Topped 50,000 words today. Interesting things have happened. A bit more information about who did what to whom when, which will lead directly into who’s doing what to whom now, and who wants to do what to whom in the future. Some bad guys have been foiled by some good guys. It’s become obvious that not all branches of law enforcement are on the same page. It’s become obvious that Plot A may have been more about Objective C than about Objective A. So what IS Plot A? Who, what, where, when, why and all that?
The roots of motivation in this book stretch back beyond even the first Ky Vatta book, because we’ve never found out exactly who planned and executed the attacks on the Vatta family. Was it Osman Vatta’s revenge against being kicked out? Was Gammis Turek one of his sons, and did he do it (with or without Osman’s order?) Was it the construction mogul Quindlan family, who built Vatta’s headquarters (the one that blew up?) And why did any of those entities do it, if they did it? Moving into the present book, complications and some attacks aimed at Vatta are coming from…who? Why? (Why is always the more interesting question, at least to me.) Sex? Unlikely. Money? Very likely. Power? That, too. Market share is a motivator for many businesses do so underhanded things, but in our world (barring organized crime) most business crooks stick to white-collar crime, at most planting false evidence that the other guy’s company puts cockroaches in their canned peaches or something similar.
To Ky & Co., right now all the problems look like one big tangled conspiracy, with lots of people down on them when really, they’re the victims (Ky thinks.) That might be true (no spoilers in this post) but it might also be a convergence of conspiracies with different motivations. Ky’s family has some familial skeletons rattling away in closets she doesn’t know exist.

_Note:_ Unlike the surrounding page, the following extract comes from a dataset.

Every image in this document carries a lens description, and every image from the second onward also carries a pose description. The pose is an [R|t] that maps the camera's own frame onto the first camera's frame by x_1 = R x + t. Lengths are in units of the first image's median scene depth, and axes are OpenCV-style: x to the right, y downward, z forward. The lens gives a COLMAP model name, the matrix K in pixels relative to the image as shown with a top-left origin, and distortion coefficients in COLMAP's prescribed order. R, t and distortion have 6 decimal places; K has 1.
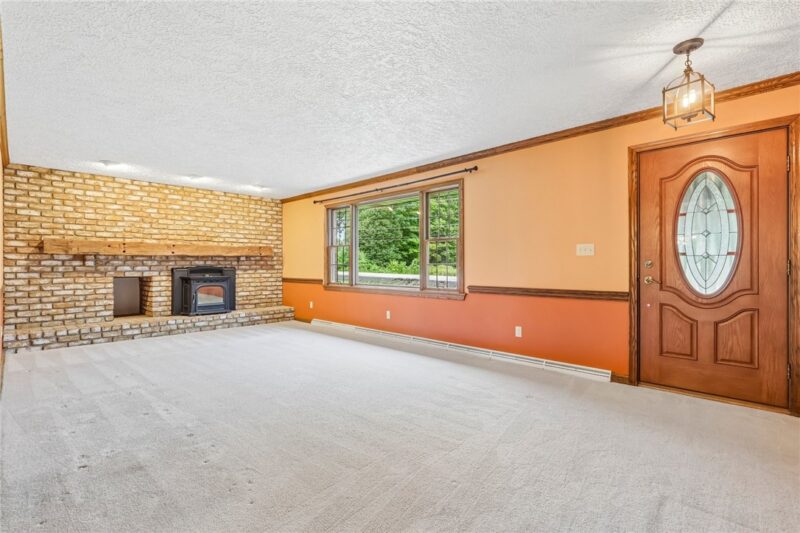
lens RADIAL K [[368.5, 0, 399.8], [0, 368.5, 260.3], [0, 0, 1]] dist [-0.001585, 0.001648]
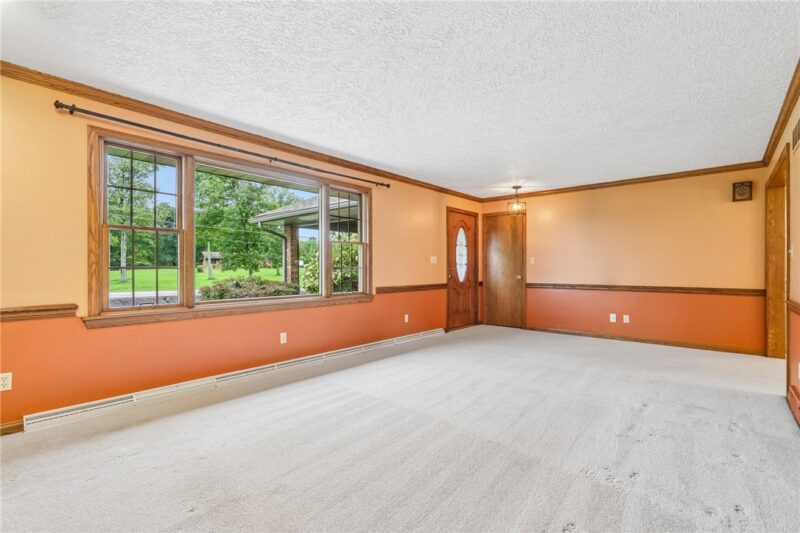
lens RADIAL K [[368.5, 0, 399.7], [0, 368.5, 272.8], [0, 0, 1]] dist [-0.001585, 0.001648]
pose [[-0.042839, 0.004536, 0.999072, -0.900506], [0.004089, 0.999982, -0.004365, 0.028725], [-0.999074, 0.003898, -0.042857, 0.952840]]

Meanwhile I picked up at WorldCon two books by Theresa Nielsen Hayden, Making Conversation and Making Book. I have met her, but don’t know her well. At one point I used to wander over and read her comments on the site nielsenhayden.com/makinglight, but stuff happened and I ran out of time and energy to do it often enough to be part of the community. At any rate, I devoured them at the convention, and have mulled over them since–some parts are just amusing posts she made various places in the past, and some are deeper thoughts, and some are solid information on publishing and editing–the core of her skillset, or at least her profession. Well worth looking at and thinking about. Tor made a bid on The Speed of Dark–when it went to auction, though of course I didn’t know who my editor would be if they ended up with it. (In the end, Del Rey outbid them, and I’ve been happy there.)
These books were published by NESFA Press, in attractive trade paperback format, and for anyone who is thinking of getting into the writing biz, they both offer good value. I may buy another two copies of Making Book to give to people I know with an interest in doing copy editing in fiction (one has experience in copy editing nonfiction; the other doesn’t.)
And meanwhile…I need to go do something else for the rest of the day (eyes house, dishes, laundry, and the like.)